In fall 2016, Yassou established itself as a creative content group.

== Touring ==
Yassou has played with: The National, Melissa Auf der Maur, Louisville Orchestra, Buke and Gase, Sister Sparrow & the Dirty Birds, Lena Fayre, Willis Earl Beal, and Michael McDonald.

They have performed at festivals including Broke LA 2016, CMJ Music Marathon 2014 and Sofar Sounds concerts and have been touring the east coast and west coast since 2013.

==Writing process==
Says Hoy about her writing process: "While writing I often reminisce about the feeling of driving on country roads at night where we grew up, all the windows down and the cool air whipping your face after a hot summer day. That feeling is pure life, similar to what you feel when a song overtakes you."

Hoy describes their music arrangement as coming "from a place of ignorance.
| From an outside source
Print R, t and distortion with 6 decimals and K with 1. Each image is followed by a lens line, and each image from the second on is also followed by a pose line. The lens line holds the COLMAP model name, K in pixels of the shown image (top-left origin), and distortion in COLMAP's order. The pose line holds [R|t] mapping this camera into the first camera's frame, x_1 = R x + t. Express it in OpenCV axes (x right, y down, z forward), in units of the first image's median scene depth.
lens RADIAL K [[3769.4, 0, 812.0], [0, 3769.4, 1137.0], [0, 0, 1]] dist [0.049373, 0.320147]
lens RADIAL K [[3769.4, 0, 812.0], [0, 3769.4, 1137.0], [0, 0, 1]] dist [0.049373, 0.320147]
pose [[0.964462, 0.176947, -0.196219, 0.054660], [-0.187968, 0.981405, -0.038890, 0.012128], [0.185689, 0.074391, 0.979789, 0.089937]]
We get bored easily… but in some way it is easier for us to write with no construct or boundaries."

"Overall we do not work from a formula. The more freedom there is the more likely you are to stumble upon something refreshing and instinctual, thus capturing your real emotion which will then be translated more clearly to the listener."
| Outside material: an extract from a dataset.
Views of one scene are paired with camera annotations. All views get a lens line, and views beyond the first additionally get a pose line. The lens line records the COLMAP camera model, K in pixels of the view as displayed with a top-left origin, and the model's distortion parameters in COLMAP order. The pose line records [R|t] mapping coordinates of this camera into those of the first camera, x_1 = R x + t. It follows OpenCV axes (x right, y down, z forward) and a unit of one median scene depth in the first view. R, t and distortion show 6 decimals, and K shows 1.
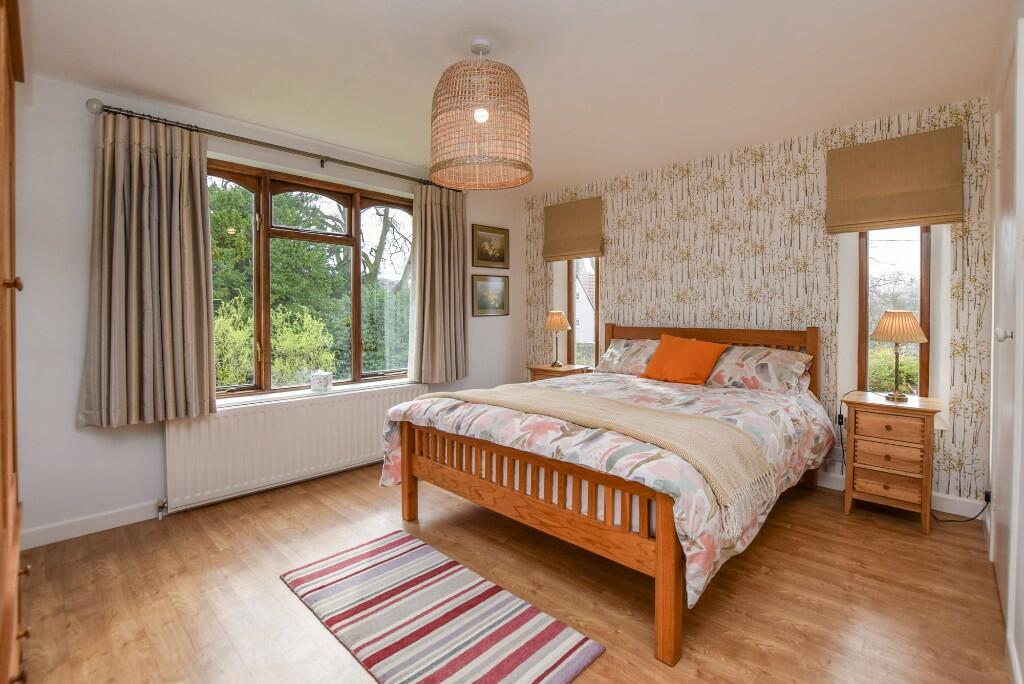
lens RADIAL K [[470.6, 0, 509.4], [0, 470.6, 324.6], [0, 0, 1]] dist [-0.014088, 0.000235]
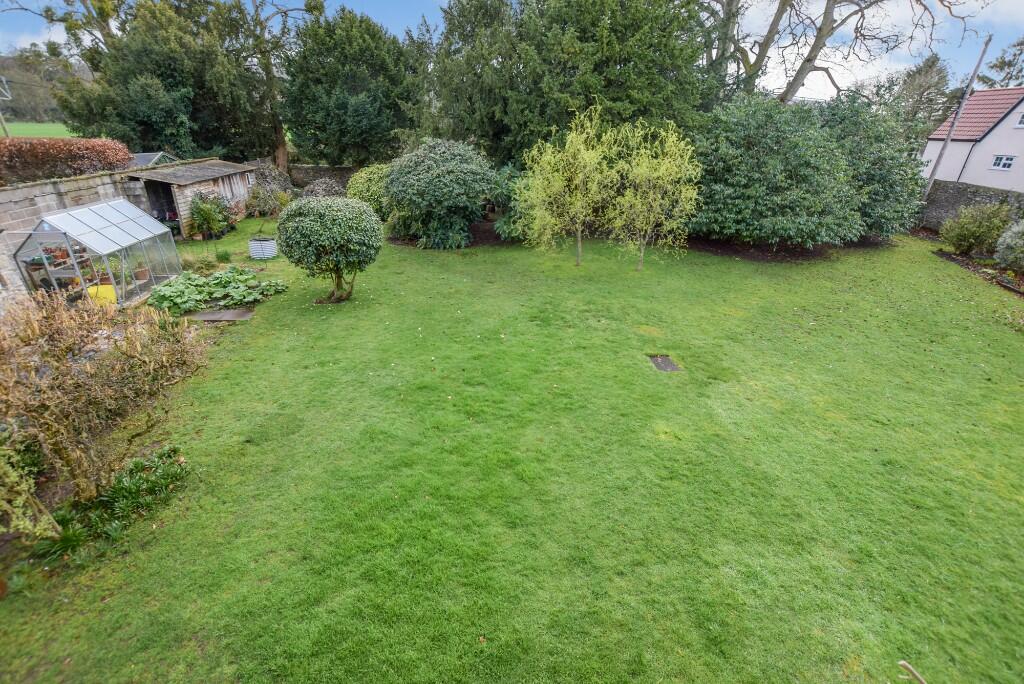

"It's a collaborative thing between James and myself," she said. "He has the composing abilities in the band and initiates all the songs. I bring the visual aspect. I've always related to music that way. I get visual images when I'm writing lyrics, so it's a natural thing for me to want to make videos."

==Musical style==

Yassou has been compared to Radiohead, FKA Twigs, the XX, The National, Bjork, St. Vincent, and Passion Pit.
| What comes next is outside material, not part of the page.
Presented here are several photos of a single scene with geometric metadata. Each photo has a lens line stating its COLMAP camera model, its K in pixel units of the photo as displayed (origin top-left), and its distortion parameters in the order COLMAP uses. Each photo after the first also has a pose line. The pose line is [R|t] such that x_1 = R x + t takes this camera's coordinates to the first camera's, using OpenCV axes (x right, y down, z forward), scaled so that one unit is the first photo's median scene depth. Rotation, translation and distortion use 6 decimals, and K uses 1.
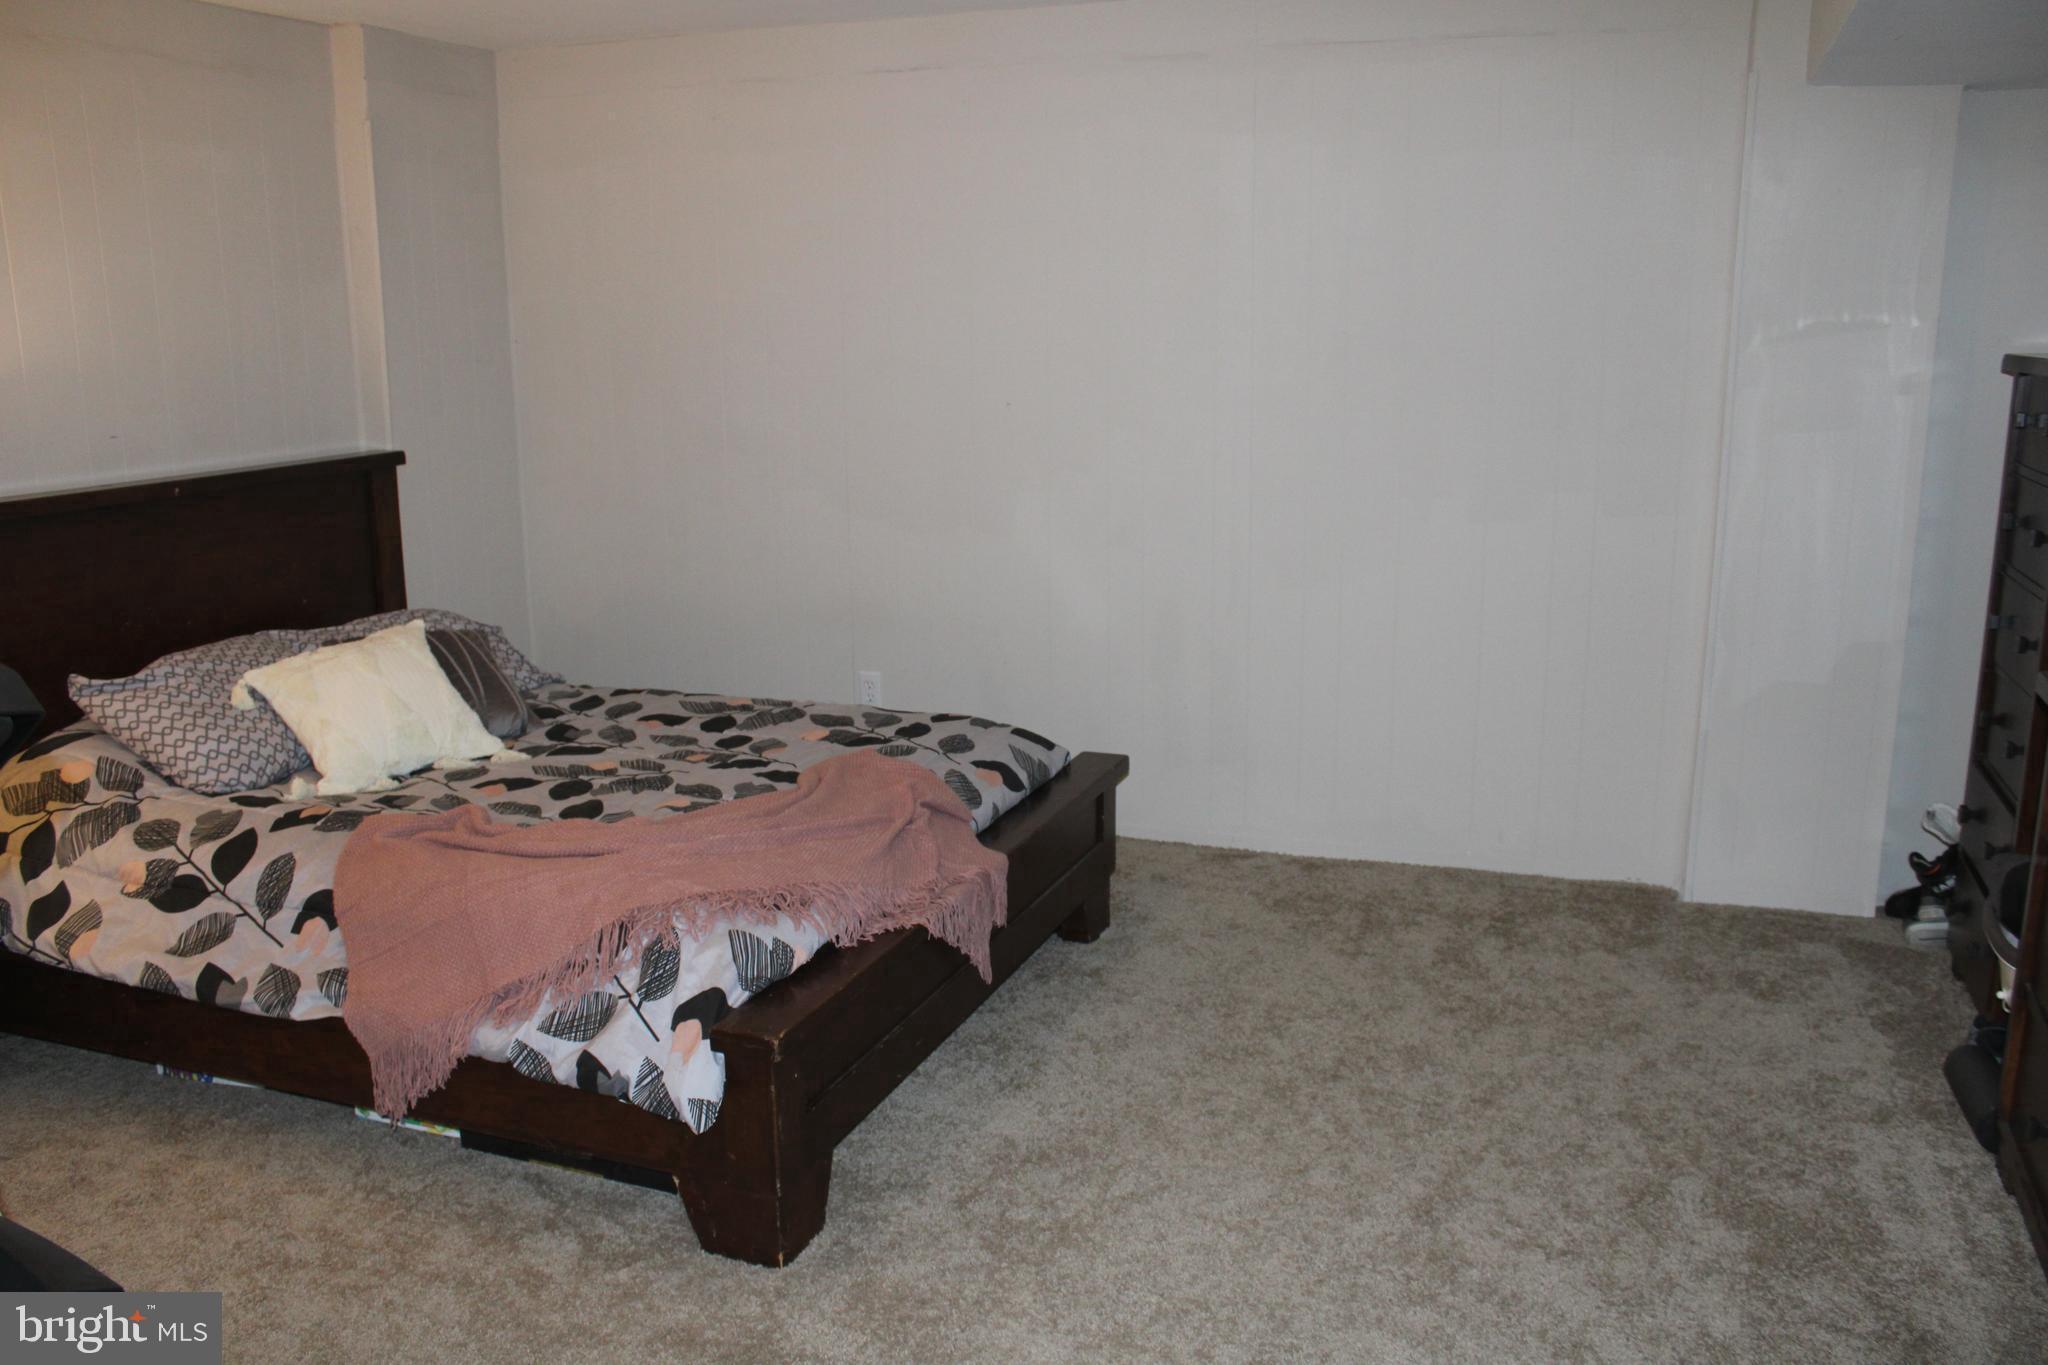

They have been described as an "unconventional act", and "a band of layers". They "impeccably combine musical complexity with melodic lushness" and have "seemingly infinite, yet masterfully minimal, tracks." The band describes themselves as "crossing genres" or that they don't think about genres at all. Furthermore, the band members have been described as having a dissimilar taste in music, with early influences ranging from Lykke Li to Aphex Twin to Mastodon.

Hoy's voice has been described as "ethereal", "haunting" and having "the celestial purity of a young Joni Mitchell". Her lyrical style is not narrative or about storytelling and "has a refined quality that betrays her choir background". The band references darkness in many interviews and as key to their musical inspiration, with Hoy describing her aesthetic as "minimal and emotional".

The band has also labeled Haruki Murakami novels as having a large impact on their emotional aesthetic.